Drone teknolojisi ilerledikçe, en büyük zorluklardan biri, bu uçan robotları küçültmek oldu. Küçük Drone’ların, hem pratik ve dar alanlara uyan, hem de casusluk gibi amaçlar için daha başarılı olduklarını düşünen bilim insanları, böceklerin dünyasına dönerek, Drone’ların bataryaları bu kadar kolay tükenirken, bu küçük bedenli ve minik kanatlı varlıkların, enerjilerinin nasıl tükenmediğini araştırmaya başladı.
Merkezi A.B.D’de bulunan biyomedikal firması Charles Stark Draper ve Howard Hughes Tıp Enstitü’sü, uzaktan kumanda edebileceği, delicesine fütüristik bir cyborg (yarı makine) yusufçuğu olan “DragonFlEye” ı yarattı.

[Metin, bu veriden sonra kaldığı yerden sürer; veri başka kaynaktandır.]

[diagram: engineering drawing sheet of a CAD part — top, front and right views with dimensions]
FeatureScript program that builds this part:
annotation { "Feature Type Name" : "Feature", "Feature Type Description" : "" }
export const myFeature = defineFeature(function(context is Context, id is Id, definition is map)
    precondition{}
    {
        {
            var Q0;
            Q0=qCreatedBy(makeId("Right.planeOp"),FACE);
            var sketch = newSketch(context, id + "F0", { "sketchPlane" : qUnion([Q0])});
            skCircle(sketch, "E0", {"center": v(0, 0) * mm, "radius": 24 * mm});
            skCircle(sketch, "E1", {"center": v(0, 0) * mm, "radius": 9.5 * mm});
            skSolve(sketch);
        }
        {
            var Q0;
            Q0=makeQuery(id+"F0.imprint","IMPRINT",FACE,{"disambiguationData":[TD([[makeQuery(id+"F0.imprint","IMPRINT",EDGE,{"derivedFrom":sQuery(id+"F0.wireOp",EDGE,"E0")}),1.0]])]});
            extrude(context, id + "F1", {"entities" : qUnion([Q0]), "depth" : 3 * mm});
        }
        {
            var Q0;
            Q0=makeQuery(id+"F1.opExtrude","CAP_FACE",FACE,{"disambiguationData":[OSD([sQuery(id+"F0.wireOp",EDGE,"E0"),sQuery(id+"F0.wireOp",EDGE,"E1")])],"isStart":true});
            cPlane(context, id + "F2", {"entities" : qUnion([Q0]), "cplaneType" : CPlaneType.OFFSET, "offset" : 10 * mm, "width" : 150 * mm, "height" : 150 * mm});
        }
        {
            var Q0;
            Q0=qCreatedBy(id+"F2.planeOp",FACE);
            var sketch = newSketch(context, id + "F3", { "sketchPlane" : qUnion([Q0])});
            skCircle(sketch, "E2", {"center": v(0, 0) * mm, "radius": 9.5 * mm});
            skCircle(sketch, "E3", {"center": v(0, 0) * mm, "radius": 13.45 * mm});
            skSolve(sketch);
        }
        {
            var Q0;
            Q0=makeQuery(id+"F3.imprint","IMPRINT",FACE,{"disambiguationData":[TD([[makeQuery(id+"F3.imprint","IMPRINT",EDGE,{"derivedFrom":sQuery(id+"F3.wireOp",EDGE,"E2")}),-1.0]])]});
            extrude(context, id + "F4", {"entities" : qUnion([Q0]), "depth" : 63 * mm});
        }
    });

DragonFlEye, genetiği değiştirilmiş, sıradan bir yusufçuğun omuriliğindeki direksiyon nöronları hafifçe hassaslaştırarak yaratıldı. Yusufçuğun gözlerindeki fiber optik ve benzeri yapıların, beyne gönderdiği ışık ile uzaktan kumandayla nerede uçtuğuna dair işlevsel olarak denetlenebilecekleri bir sistem oluşturuldu. Veri toplama teknolojisini güçlendirmek için algılayıcılara sahip minyatür bir sırt çantası ve minik bir güneş paneli taşıyan, entegre bir güdüm sistemi ile, optojenik araçlardan oluşan bir navigasyon sistemine sahip olan yusufçuk, ‘cyborg böcek’ olarak uzaktan yönlendirilebiliyor.
Bir canlının, istem dışı kontrol edilmesinin tartışma konusu olması bir yana, bu teknoloji, hem şaşırtıcı hem de korkunç! Bu tür genetik modifikasyonların, ürpertici bir etkiye dönüştüğünü hayal etmek hiç de zor değil ve casus gibi davranan sıradan görünümlü böceklerin fikri biraz sinir bozucu. Ancak iyi tarafından bakarsak, cyborg böcekler, dünyayı tamamen yeni yollarla anlamamıza yardımcı olabilir. Mesela, yusufçukların hareket etmesine izin veren genetik değişiklik belki de bir gün, felçli insanların hareketini düzeltmek için kullanılacak bir buluşa dönüşebilir.